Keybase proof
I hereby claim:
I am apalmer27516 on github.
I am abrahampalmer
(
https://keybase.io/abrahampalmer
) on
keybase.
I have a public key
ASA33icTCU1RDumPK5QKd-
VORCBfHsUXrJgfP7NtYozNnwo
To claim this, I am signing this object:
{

--*--

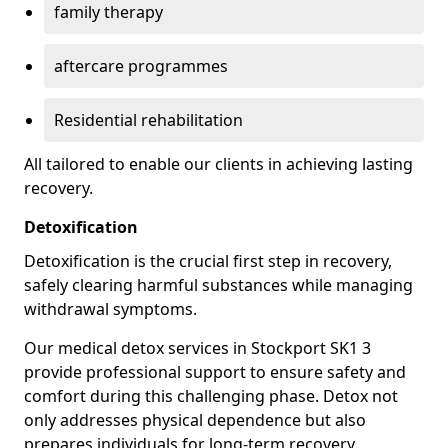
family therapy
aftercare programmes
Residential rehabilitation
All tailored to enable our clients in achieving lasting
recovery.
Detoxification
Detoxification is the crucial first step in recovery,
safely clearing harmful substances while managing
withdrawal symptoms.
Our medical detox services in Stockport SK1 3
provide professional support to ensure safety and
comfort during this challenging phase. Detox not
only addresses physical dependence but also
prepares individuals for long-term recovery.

--*--

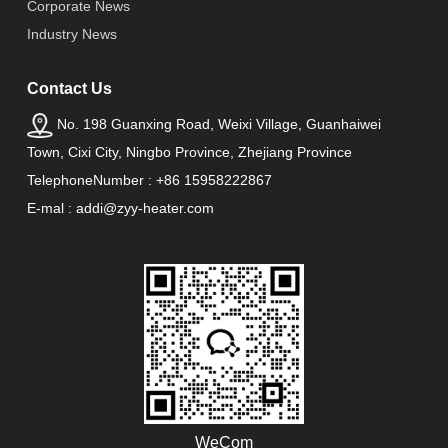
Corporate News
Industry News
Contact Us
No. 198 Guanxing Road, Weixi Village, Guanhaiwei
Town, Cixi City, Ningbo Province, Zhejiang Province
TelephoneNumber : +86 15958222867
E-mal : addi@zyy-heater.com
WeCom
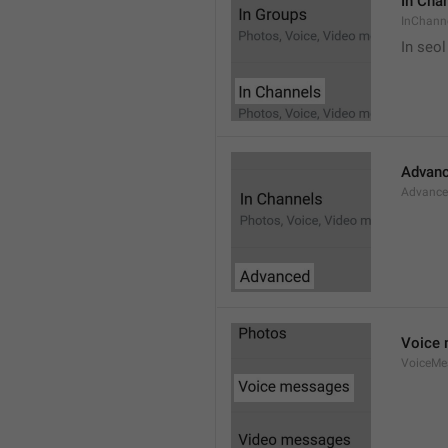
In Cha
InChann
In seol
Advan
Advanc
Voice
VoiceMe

--*--

In the listing above, locate the line containing "Detoxification is the" and the line containing "only addresses physical dependence but also". Extract those two lines and every line between them, exactly as written, and only those.

> SOLVED PROBLEM:
Detoxification is the crucial first step in recovery,
safely clearing harmful substances while managing
withdrawal symptoms.
Our medical detox services in Stockport SK1 3
provide professional support to ensure safety and
comfort during this challenging phase. Detox not
only addresses physical dependence but also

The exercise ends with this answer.